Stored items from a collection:
_ _ _ _ _

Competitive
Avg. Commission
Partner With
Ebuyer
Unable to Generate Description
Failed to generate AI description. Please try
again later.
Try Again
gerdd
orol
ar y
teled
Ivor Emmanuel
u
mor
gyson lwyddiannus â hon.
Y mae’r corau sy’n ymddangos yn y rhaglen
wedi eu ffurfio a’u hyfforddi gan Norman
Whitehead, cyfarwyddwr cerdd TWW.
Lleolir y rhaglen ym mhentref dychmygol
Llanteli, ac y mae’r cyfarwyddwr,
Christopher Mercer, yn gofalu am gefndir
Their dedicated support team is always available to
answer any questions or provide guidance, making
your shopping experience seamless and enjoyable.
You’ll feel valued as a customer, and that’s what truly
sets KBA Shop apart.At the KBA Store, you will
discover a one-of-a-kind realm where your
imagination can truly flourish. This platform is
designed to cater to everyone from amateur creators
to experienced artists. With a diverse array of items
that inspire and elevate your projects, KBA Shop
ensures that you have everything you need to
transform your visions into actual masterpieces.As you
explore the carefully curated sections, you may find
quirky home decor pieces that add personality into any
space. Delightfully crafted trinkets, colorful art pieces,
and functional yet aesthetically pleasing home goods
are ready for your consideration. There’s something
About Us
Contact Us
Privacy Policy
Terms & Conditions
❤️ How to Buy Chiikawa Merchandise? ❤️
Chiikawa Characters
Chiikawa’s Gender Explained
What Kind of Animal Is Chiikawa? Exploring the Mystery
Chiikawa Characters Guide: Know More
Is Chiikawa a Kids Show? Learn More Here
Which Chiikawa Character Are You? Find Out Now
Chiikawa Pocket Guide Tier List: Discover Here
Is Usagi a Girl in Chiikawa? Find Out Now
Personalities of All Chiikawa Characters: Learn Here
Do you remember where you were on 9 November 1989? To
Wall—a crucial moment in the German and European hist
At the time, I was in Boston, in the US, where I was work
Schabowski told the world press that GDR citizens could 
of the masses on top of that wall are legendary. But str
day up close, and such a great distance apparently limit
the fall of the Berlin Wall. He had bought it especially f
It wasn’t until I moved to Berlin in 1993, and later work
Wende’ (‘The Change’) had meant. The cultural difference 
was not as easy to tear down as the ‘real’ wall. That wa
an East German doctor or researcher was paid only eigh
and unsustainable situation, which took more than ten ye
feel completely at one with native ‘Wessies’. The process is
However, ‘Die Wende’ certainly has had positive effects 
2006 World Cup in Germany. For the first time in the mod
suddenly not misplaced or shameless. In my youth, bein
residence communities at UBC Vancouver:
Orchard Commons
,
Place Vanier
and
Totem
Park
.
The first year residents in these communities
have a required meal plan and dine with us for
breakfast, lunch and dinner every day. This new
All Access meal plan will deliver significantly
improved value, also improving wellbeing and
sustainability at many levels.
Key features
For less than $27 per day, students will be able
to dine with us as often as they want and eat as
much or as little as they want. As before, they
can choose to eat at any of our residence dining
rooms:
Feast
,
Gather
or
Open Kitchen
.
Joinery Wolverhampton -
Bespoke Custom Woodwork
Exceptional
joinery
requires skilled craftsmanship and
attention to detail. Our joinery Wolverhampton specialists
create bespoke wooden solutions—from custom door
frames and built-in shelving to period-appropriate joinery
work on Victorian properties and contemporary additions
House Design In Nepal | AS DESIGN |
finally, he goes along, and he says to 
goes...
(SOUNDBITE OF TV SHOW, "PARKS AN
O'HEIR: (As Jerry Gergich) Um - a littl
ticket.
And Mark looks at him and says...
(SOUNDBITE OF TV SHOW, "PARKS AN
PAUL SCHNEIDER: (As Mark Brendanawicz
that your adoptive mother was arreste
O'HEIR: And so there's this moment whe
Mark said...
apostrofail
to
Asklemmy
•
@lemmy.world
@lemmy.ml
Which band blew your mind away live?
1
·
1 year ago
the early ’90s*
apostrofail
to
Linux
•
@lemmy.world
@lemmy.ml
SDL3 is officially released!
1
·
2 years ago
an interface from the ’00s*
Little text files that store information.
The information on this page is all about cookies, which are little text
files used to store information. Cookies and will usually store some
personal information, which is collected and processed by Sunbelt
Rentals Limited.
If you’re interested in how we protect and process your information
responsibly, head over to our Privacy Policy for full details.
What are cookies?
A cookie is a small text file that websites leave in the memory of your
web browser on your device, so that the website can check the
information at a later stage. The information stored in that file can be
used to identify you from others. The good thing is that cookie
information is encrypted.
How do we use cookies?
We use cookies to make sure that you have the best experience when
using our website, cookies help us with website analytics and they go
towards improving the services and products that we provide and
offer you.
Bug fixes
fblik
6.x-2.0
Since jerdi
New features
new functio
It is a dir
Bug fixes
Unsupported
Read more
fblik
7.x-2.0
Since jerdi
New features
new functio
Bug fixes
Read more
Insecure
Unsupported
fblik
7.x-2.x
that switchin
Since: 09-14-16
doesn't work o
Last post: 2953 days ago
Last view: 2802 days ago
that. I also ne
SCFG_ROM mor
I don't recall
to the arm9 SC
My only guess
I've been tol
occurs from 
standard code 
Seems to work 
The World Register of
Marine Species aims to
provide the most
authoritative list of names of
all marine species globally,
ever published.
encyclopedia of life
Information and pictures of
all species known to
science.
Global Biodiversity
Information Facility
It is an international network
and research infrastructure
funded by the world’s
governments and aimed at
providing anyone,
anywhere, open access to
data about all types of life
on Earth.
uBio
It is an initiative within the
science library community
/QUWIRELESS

_ _ _ _ _

● **JOB**
Copy out the entries from their very first line up to and including the line that contains "Chiikawa Pocket Guide", and output nothing beyond that line.

● **TASK SOLUTION**
Competitive
Avg. Commission
Partner With
Ebuyer
Unable to Generate Description
Failed to generate AI description. Please try
again later.
Try Again
gerdd
orol
ar y
teled
Ivor Emmanuel
u
mor
gyson lwyddiannus â hon.
Y mae’r corau sy’n ymddangos yn y rhaglen
wedi eu ffurfio a’u hyfforddi gan Norman
Whitehead, cyfarwyddwr cerdd TWW.
Lleolir y rhaglen ym mhentref dychmygol
Llanteli, ac y mae’r cyfarwyddwr,
Christopher Mercer, yn gofalu am gefndir
Their dedicated support team is always available to
answer any questions or provide guidance, making
your shopping experience seamless and enjoyable.
You’ll feel valued as a customer, and that’s what truly
sets KBA Shop apart.At the KBA Store, you will
discover a one-of-a-kind realm where your
imagination can truly flourish. This platform is
designed to cater to everyone from amateur creators
to experienced artists. With a diverse array of items
that inspire and elevate your projects, KBA Shop
ensures that you have everything you need to
transform your visions into actual masterpieces.As you
explore the carefully curated sections, you may find
quirky home decor pieces that add personality into any
space. Delightfully crafted trinkets, colorful art pieces,
and functional yet aesthetically pleasing home goods
are ready for your consideration. There’s something
About Us
Contact Us
Privacy Policy
Terms & Conditions
❤️ How to Buy Chiikawa Merchandise? ❤️
Chiikawa Characters
Chiikawa’s Gender Explained
What Kind of Animal Is Chiikawa? Exploring the Mystery
Chiikawa Characters Guide: Know More
Is Chiikawa a Kids Show? Learn More Here
Which Chiikawa Character Are You? Find Out Now
Chiikawa Pocket Guide Tier List: Discover Here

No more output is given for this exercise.